_Page excerpt_.
# Show people - what's your general impression of them?



## HeartofClass (Jan 2, 2012)

I recently went to my first show and I have mixed feelings about (most) folks there... I just can't decide, there's something that bothers me about them. Most of them don't see particularly nice or likeable..? There's just a strange vibe to them, and here I was thinking everyone is into showing or breeding for the love of cats... I hope anyone has a hinch as to what I'm on about - I'm on my phone but I'll explain what I mean in more detail later


----------



## Steverags (Jul 19, 2010)

Most people at shows are great, it's a good social gathering, you get the odd one or two that are just a bit too competetive.


----------



## Shrap (Nov 22, 2010)

I've never been to a cat show but sometimes there are different vibes at dog shows. You can feel the tension at some of them.
Try another before judging I'd say


----------



## Guest (Oct 28, 2012)

[Items drawn from a data source]
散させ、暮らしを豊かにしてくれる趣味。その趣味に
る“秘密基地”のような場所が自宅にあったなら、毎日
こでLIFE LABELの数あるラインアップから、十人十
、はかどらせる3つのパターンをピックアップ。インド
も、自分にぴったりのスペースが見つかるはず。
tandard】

_Assignment_.
Continue the forum thread on people at cat shows from the point where it stops. None of the data above is needed.

_Answer to the problem_.
I know what you mean. There are some lovely people there but there are a lot who appear to see wins as a reflection of themselves and are insanely competitive and obsessed with everything and then there are the anthropomorphic nutters, and then there is the delight in gossip and schadenfreude. Dog and cat... want nothing to do with it.

To the genuine dog lovers who really strive to breed the best and campaign them, I don't know how they can keep going back.

I think the obedience, etc people are mostly very different.


----------



## Chiantina (Oct 16, 2012)

Don't know about the dog shows but there's a fair mix of folks at the cat shows and some of them are not very nice at all and some of them are just plain nuts. However, once you have been to a few, you'll soon fall in with some like minded people who are there for the fun!!


----------



## dexter (Nov 29, 2008)

Chiantina said:


> Don't know about the dog shows but there's a fair mix of folks at the cat shows and some of them are not very nice at all and some of them are just plain nuts. However, once you have been to a few, you'll soon fall in with some like minded people who are there for the fun!!


no different to dog showing then


----------



## Treaclesmum (Sep 26, 2011)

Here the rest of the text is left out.